Recorded data
════════════════════

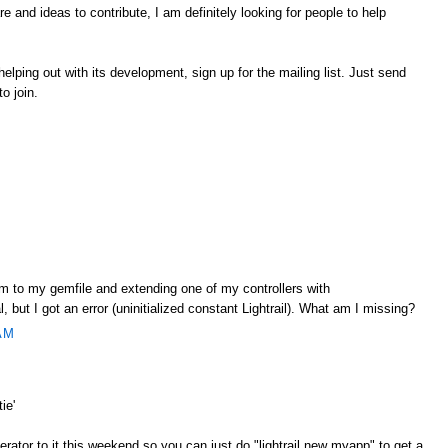
 and ideas to contribute, I am definitely looking for people to help
r helping out with its development, sign up for the mailing list. Just send
to join.
gem to my gemfile and extending one of my controllers with
l, but I got an error (uninitialized constant Lightrail). What am I missing?
AM
ie'
nerator to it this weekend so you can just do "lightrail new myapp" to get a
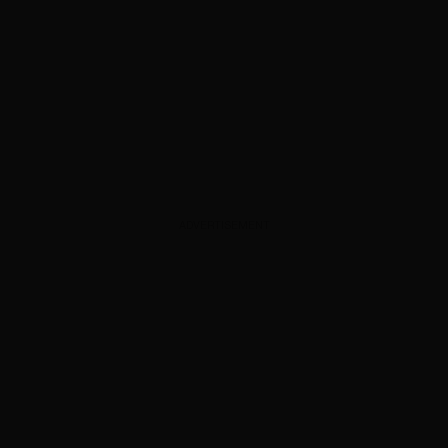
ADVERTISEMENT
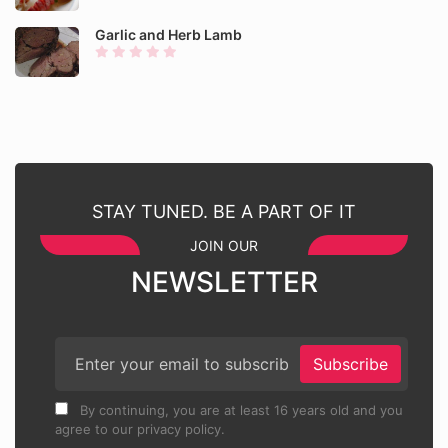
Garlic and Herb Lamb
STAY TUNED. BE A PART OF IT
JOIN OUR
NEWSLETTER
Subscribe
By continuing, you are at least 16 years old and you
agree to our privacy policy.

════════════════════

REQUIREMENT >>
Please reproduce every record exactly, leaving the pictures out.

REPLY >>
 and ideas to contribute, I am definitely looking for people to help
r helping out with its development, sign up for the mailing list. Just send
to join.
gem to my gemfile and extending one of my controllers with
l, but I got an error (uninitialized constant Lightrail). What am I missing?
AM
ie'
nerator to it this weekend so you can just do "lightrail new myapp" to get a
ADVERTISEMENT
Garlic and Herb Lamb
STAY TUNED. BE A PART OF IT
JOIN OUR
NEWSLETTER
Subscribe
By continuing, you are at least 16 years old and you
agree to our privacy policy.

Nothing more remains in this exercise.